> _Action item_
Make an exact copy of the listing, without images.

> _Data for this task_
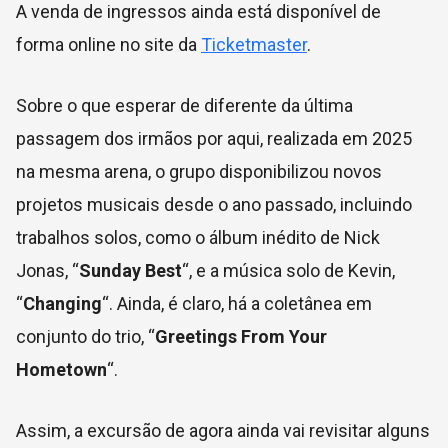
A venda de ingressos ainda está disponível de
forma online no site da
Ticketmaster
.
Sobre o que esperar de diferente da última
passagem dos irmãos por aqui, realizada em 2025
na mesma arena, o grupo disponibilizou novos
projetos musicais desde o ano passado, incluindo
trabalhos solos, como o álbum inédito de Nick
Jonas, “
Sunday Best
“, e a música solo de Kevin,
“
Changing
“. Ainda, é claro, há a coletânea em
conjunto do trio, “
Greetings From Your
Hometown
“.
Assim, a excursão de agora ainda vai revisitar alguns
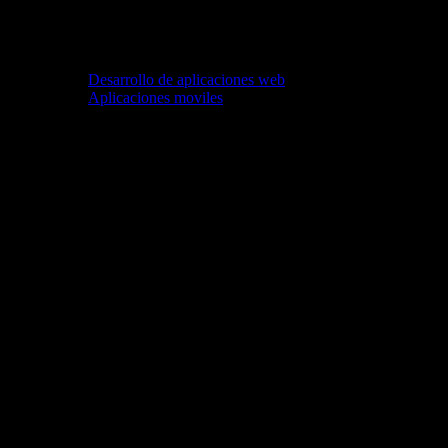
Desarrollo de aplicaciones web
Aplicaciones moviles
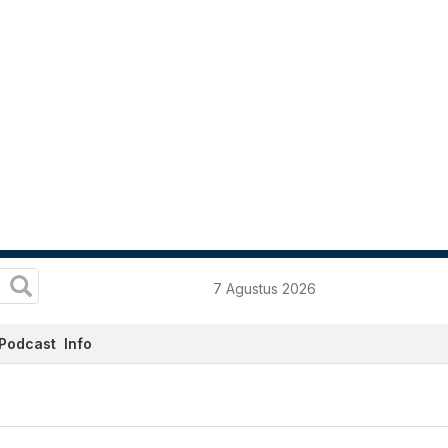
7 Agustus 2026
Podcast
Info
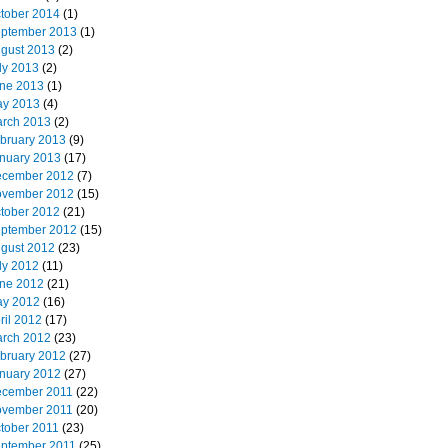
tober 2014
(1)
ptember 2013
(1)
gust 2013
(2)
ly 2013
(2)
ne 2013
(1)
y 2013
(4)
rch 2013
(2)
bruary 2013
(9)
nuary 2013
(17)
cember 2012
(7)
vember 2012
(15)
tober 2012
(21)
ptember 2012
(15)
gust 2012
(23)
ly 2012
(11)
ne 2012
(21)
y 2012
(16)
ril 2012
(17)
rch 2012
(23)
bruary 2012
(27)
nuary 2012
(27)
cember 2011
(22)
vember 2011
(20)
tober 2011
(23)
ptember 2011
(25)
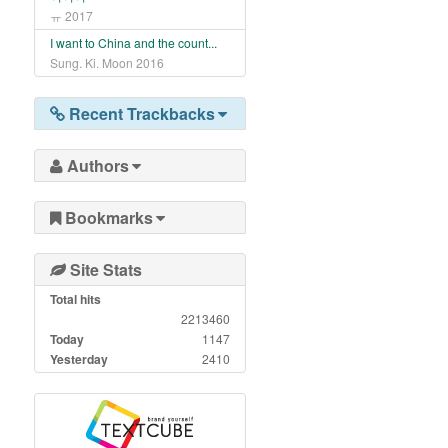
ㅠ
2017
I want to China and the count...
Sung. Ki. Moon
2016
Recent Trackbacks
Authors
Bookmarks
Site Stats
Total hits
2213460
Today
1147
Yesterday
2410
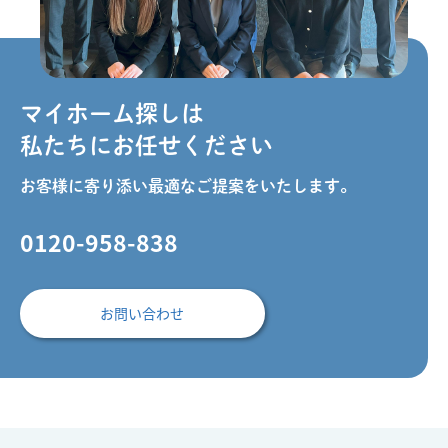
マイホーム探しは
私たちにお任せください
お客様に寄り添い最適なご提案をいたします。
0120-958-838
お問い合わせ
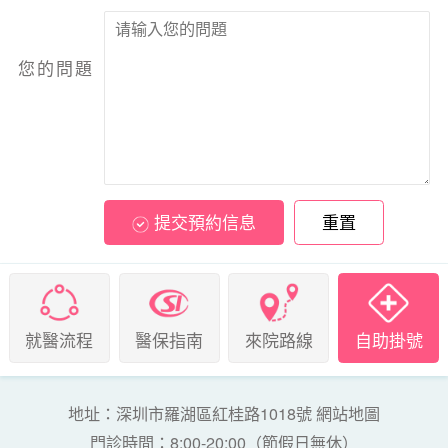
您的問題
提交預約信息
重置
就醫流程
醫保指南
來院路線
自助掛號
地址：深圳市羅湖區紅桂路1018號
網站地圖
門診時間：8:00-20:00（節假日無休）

> _Answer area_
A venda de ingressos ainda está disponível de
forma online no site da
Ticketmaster
.
Sobre o que esperar de diferente da última
passagem dos irmãos por aqui, realizada em 2025
na mesma arena, o grupo disponibilizou novos
projetos musicais desde o ano passado, incluindo
trabalhos solos, como o álbum inédito de Nick
Jonas, “
Sunday Best
“, e a música solo de Kevin,
“
Changing
“. Ainda, é claro, há a coletânea em
conjunto do trio, “
Greetings From Your
Hometown
“.
Assim, a excursão de agora ainda vai revisitar alguns
Desarrollo de aplicaciones web
Aplicaciones moviles
7 Agustus 2026
Podcast
Info
tober 2014
(1)
ptember 2013
(1)
gust 2013
(2)
ly 2013
(2)
ne 2013
(1)
y 2013
(4)
rch 2013
(2)
bruary 2013
(9)
nuary 2013
(17)
cember 2012
(7)
vember 2012
(15)
tober 2012
(21)
ptember 2012
(15)
gust 2012
(23)
ly 2012
(11)
ne 2012
(21)
y 2012
(16)
ril 2012
(17)
rch 2012
(23)
bruary 2012
(27)
nuary 2012
(27)
cember 2011
(22)
vember 2011
(20)
tober 2011
(23)
ptember 2011
(25)
ㅠ
2017
I want to China and the count...
Sung. Ki. Moon
2016
Recent Trackbacks
Authors
Bookmarks
Site Stats
Total hits
2213460
Today
1147
Yesterday
2410
マイホーム探しは
私たちにお任せください
お客様に寄り添い最適なご提案をいたします。
0120-958-838
お問い合わせ
您的問題
提交預約信息
重置
就醫流程
醫保指南
來院路線
自助掛號
地址：深圳市羅湖區紅桂路1018號
網站地圖
門診時間：8:00-20:00（節假日無休）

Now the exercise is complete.